Syrian Civil Defence volunteers, also known as the White Helmets, and Syrian Red Crescent members evacuate a wounded woman following a reported airstrike that targeted the Idlib bus station on Jan. 18, 2017. A joint Israeli, Jordanian, and UK operation rescued 422 White Helmets from Syria, and up to 300 reportedly remain trapped. (Omar haj kadour/AFP/Getty Images)

Over the weekend, 422 people, including volunteers known as "White Helmets" and their families, were rescued from Syria in a joint mission led by the United Kingdom, Germany, Canada, Israel, and Jordan. Up to 300 more are still trapped inside Syria.

Remind me again...what's happening in Syria?

The Syrian civil war began in March 2011. Syrian rebel forces had hoped to oust dictator Bashar al-Assad. However, as the war drags on, Assad and his Russian allies have slowly been gaining control of the entire country.

Assad has been ruthless in his fight with the rebels, and has been accused multiple times of using chemical weapons against civilian areas in an attempt to defeat his enemies. More than half a million people have died in the conflict, 85 percent of which were civilians killed by the regime.

What are the White Helmets?

Officially known as the Syrian Civil Defense, the White Helmets are a volunteer organization founded in 2013 that seeks to provide humanitarian aid in war-torn Syria. According to their website, the White Helmets claim to have saved more than 114,431 lives in Syria.

To emphasize their sole mandate to provide humanitarian aid, the White Helmets made a point of being unarmed and providing aid to anyone who needs it, whether they support the rebels or the regime. The group is funded in part by the British government.

Despite their pledge to help victims on both sides, the Syrian and Russian governments consider the White Helmets to be a terrorist organization.

At least 200 White Helmets have been killed since the group began work in Syria.

How did this rescue mission go?

Israeli Prime Minister Benjamin Netanyahu revealed Sunday that Israel had joined the mission at the request of President Donald Trump.

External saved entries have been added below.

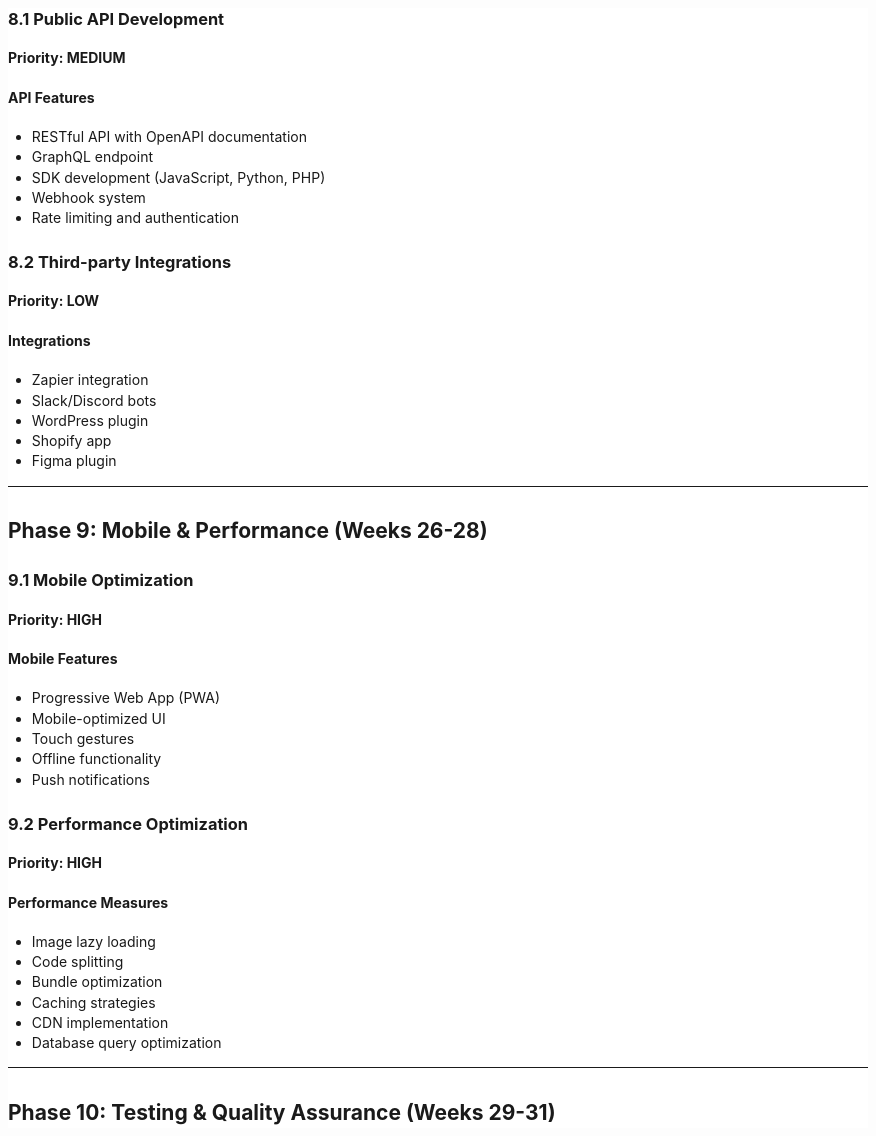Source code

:### 8.1 Public API Development
**Priority: MEDIUM**

#### API Features
- RESTful API with OpenAPI documentation
- GraphQL endpoint
- SDK development (JavaScript, Python, PHP)
- Webhook system
- Rate limiting and authentication

### 8.2 Third-party Integrations
**Priority: LOW**

#### Integrations
- Zapier integration
- Slack/Discord bots
- WordPress plugin
- Shopify app
- Figma plugin

---

## Phase 9: Mobile & Performance (Weeks 26-28)

### 9.1 Mobile Optimization
**Priority: HIGH**

#### Mobile Features
- Progressive Web App (PWA)
- Mobile-optimized UI
- Touch gestures
- Offline functionality
- Push notifications

### 9.2 Performance Optimization
**Priority: HIGH**

#### Performance Measures
- Image lazy loading
- Code splitting
- Bundle optimization
- Caching strategies
- CDN implementation
- Database query optimization

---

## Phase 10: Testing & Quality Assurance (Weeks 29-31)
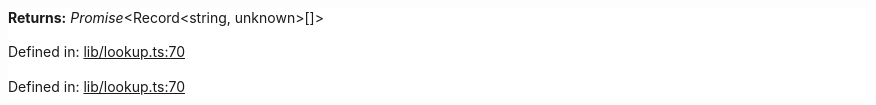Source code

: **Returns:** *Promise*<Record<string, unknown\>[]\>

Defined in: [lib/lookup.ts:70](https://github.com/ballware/ballware-client/blob/c9efe3e/libs/meta-interface/src/lib/lookup.ts#L70)

Defined in: [lib/lookup.ts:70](https://github.com/ballware/ballware-client/blob/c9efe3e/libs/meta-interface/src/lib/lookup.ts#L70)
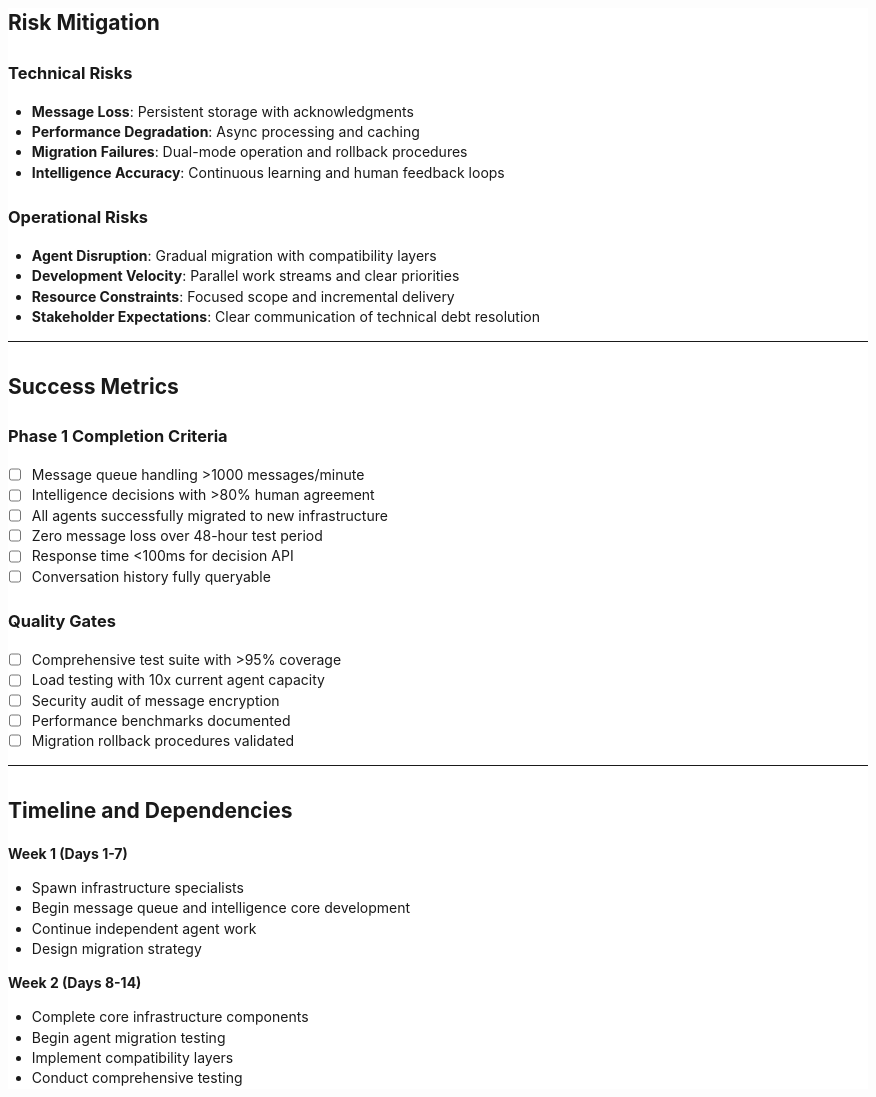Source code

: 
## Risk Mitigation

### **Technical Risks**
- **Message Loss**: Persistent storage with acknowledgments
- **Performance Degradation**: Async processing and caching
- **Migration Failures**: Dual-mode operation and rollback procedures
- **Intelligence Accuracy**: Continuous learning and human feedback loops

### **Operational Risks**
- **Agent Disruption**: Gradual migration with compatibility layers
- **Development Velocity**: Parallel work streams and clear priorities
- **Resource Constraints**: Focused scope and incremental delivery
- **Stakeholder Expectations**: Clear communication of technical debt resolution

---

## Success Metrics

### **Phase 1 Completion Criteria**
- [ ] Message queue handling >1000 messages/minute
- [ ] Intelligence decisions with >80% human agreement
- [ ] All agents successfully migrated to new infrastructure
- [ ] Zero message loss over 48-hour test period
- [ ] Response time <100ms for decision API
- [ ] Conversation history fully queryable

### **Quality Gates**
- [ ] Comprehensive test suite with >95% coverage
- [ ] Load testing with 10x current agent capacity
- [ ] Security audit of message encryption
- [ ] Performance benchmarks documented
- [ ] Migration rollback procedures validated

---

## Timeline and Dependencies

**Week 1 (Days 1-7)**
- Spawn infrastructure specialists
- Begin message queue and intelligence core development
- Continue independent agent work
- Design migration strategy

**Week 2 (Days 8-14)**
- Complete core infrastructure components
- Begin agent migration testing
- Implement compatibility layers
- Conduct comprehensive testing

The countries involved in the rescue had determined that the White Helmets were facing an imminent threat. After negotiations, the White Helmets and their families were evacuated from Syria by Israeli forces on Saturday into the Israeli-controlled part of the Golan Heights region, and from there into Jordan. The 422 people included women and children.

Jordanian Foreign Minister Ayman Safadi tweeted on Sunday:

For humanitarian reasons, Jordan gave the United Nations permission to organize the passage of Syrians who entered the Occupied Golan after Britain, Germany and Canada presented a legally binding pledge to resettle them after three months. The number requested was 800 but the actual number settled at 422.

Jordan will only be a temporary stopping place for those rescued. The UK, Germany, and Canada will help to permanently resettle these evacuees, reportedly within a three month time period.

Up to 300 White Helmets are still trapped.

CNN reports that one member of the group reached out to them on Sunday, and said: "We are 300 volunteer members and calling upon the countries of UK, Canada, Jordan, America to continue their efforts in evacuating the remaining members of the White Helmets."

He added, "Help us and save our lives."